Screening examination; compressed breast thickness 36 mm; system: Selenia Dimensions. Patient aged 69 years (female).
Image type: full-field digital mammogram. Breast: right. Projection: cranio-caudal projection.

...

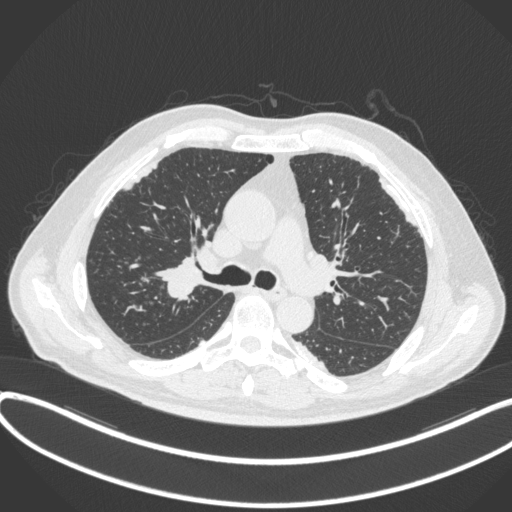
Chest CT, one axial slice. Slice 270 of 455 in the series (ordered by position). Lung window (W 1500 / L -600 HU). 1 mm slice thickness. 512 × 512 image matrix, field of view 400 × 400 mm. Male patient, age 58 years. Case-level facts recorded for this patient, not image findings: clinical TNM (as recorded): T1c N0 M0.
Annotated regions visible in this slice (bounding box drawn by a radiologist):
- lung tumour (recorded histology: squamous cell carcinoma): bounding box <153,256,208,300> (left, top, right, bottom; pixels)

---

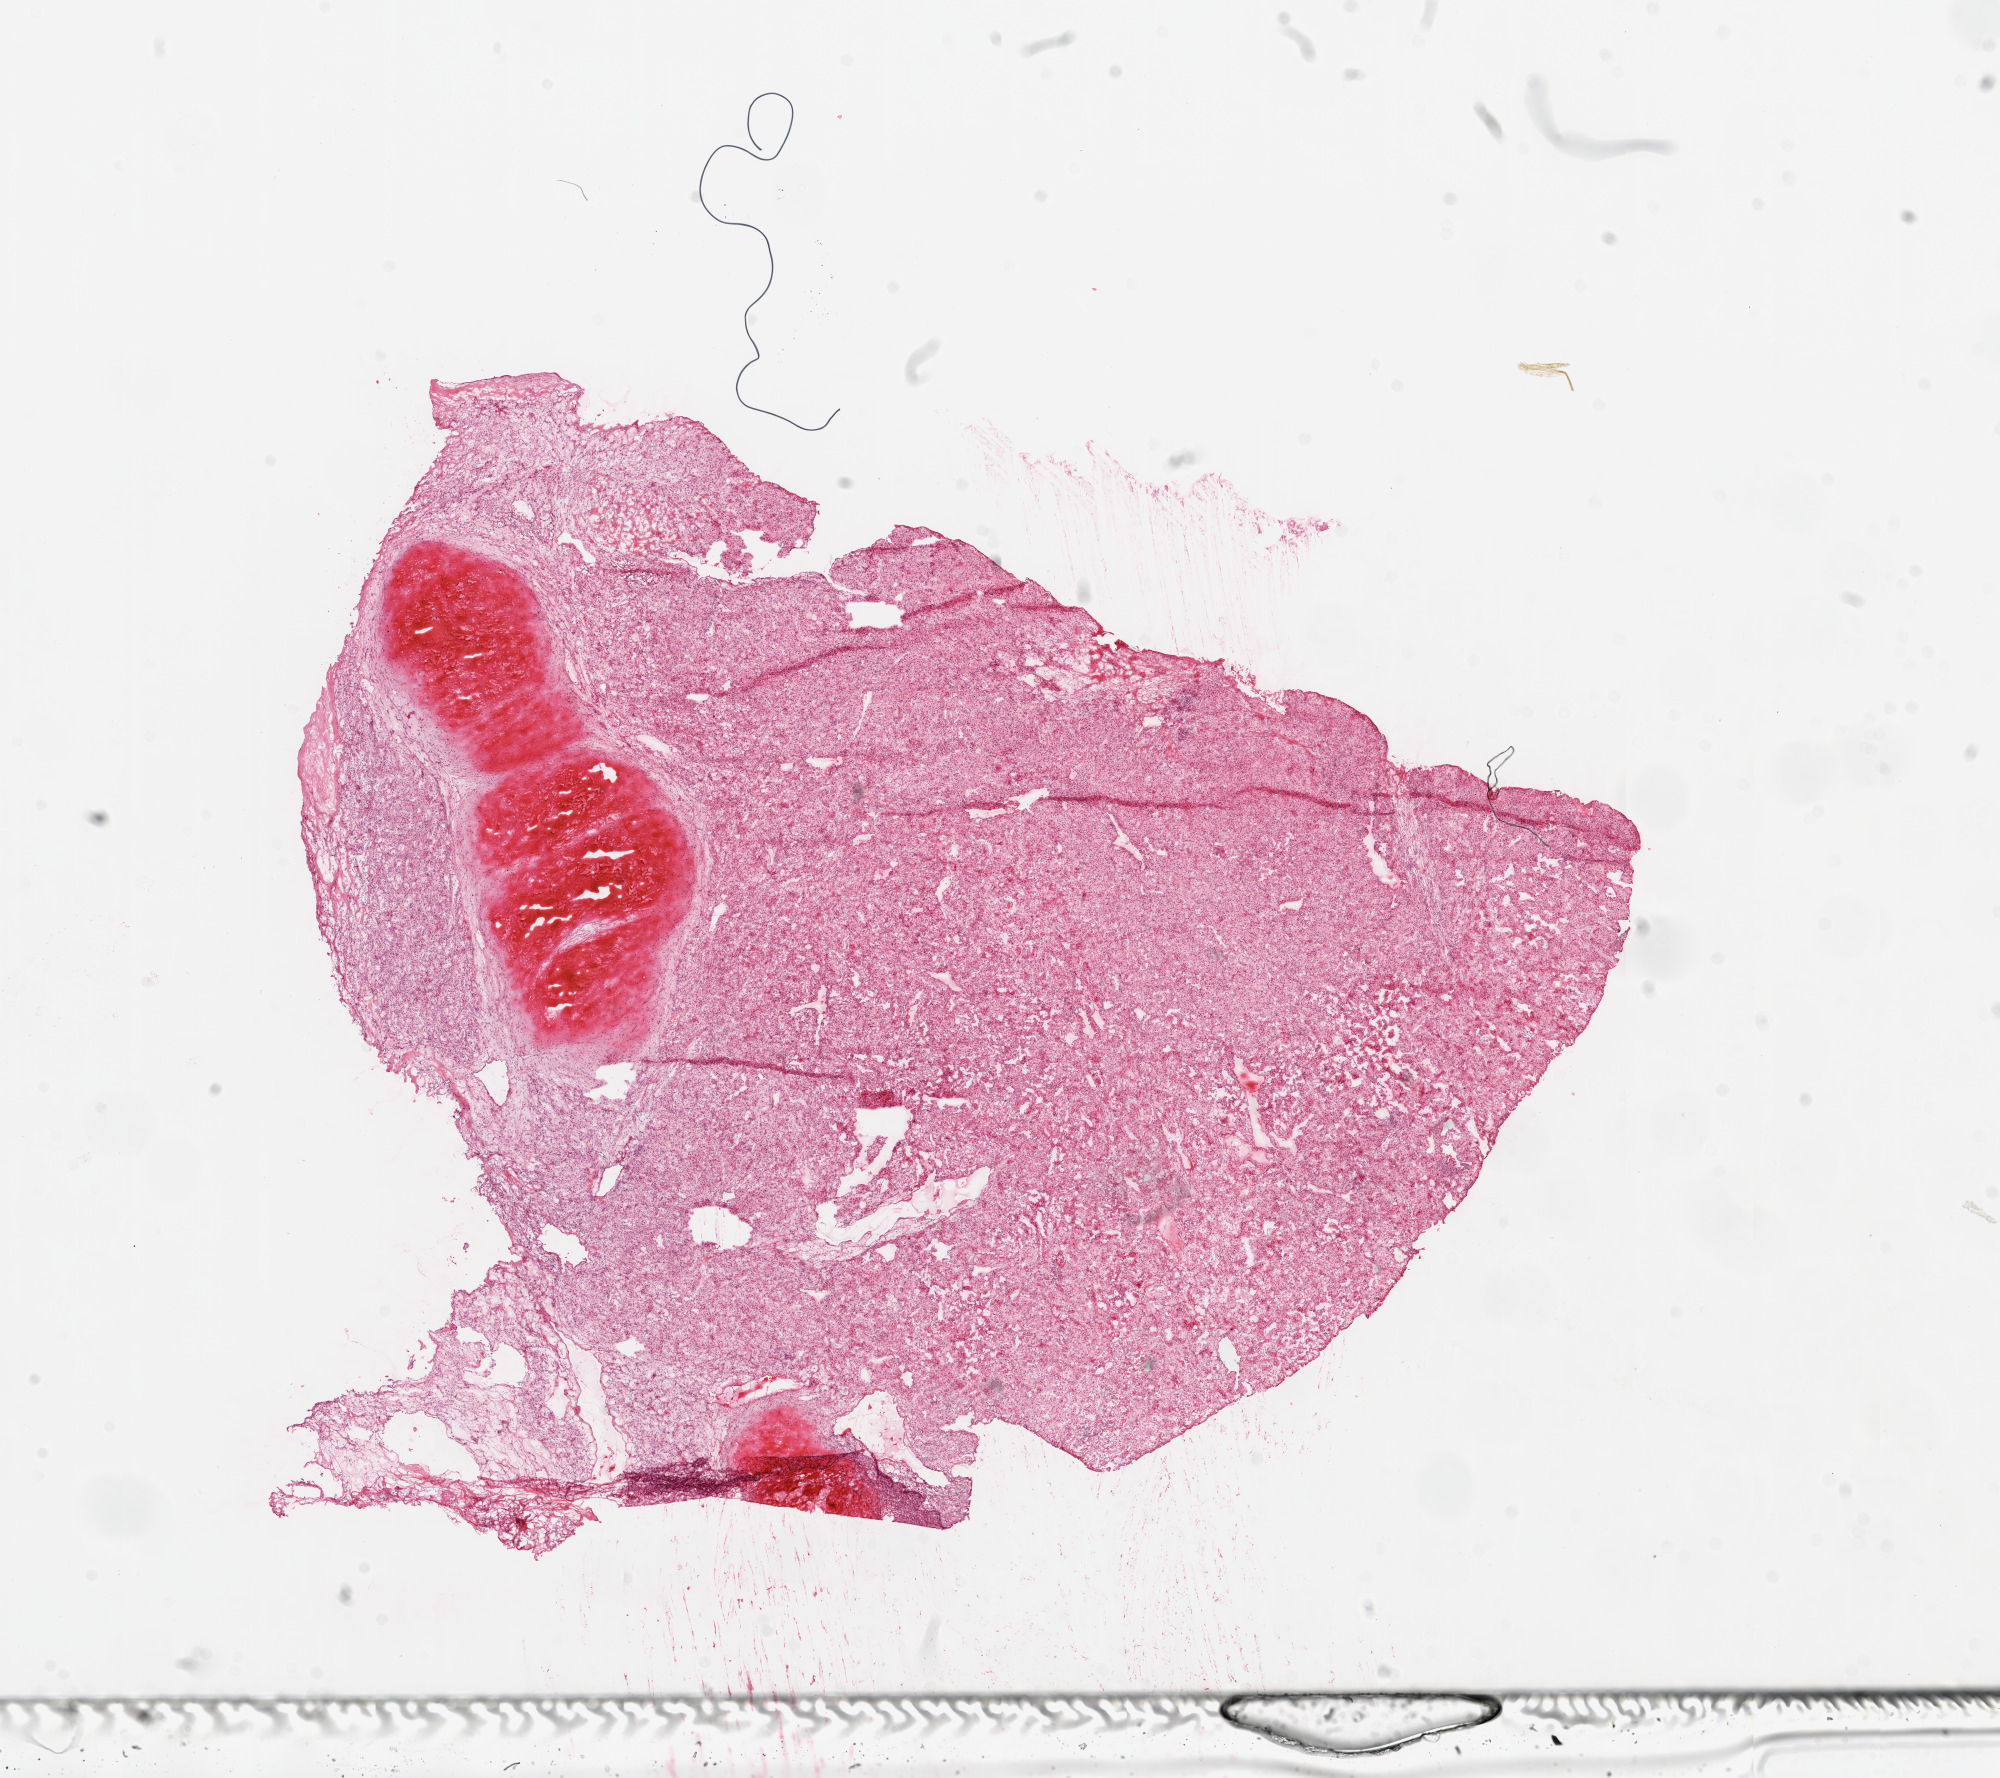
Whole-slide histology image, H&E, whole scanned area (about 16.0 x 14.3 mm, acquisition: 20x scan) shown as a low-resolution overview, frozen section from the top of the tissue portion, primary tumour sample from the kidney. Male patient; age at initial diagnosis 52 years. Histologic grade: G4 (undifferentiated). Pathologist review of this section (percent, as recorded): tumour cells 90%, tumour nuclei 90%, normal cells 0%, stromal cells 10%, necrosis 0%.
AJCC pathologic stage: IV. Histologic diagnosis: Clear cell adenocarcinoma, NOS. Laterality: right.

Problem details
The reply should consist solely of the lines above from the one that has "Annotated regions visible" through the one that has "- lung tumour", reproduced exactly.

Solution for this exercise
Annotated regions visible in this slice (bounding box drawn by a radiologist):
- lung tumour (recorded histology: squamous cell carcinoma): bounding box <153,256,208,300> (left, top, right, bottom; pixels)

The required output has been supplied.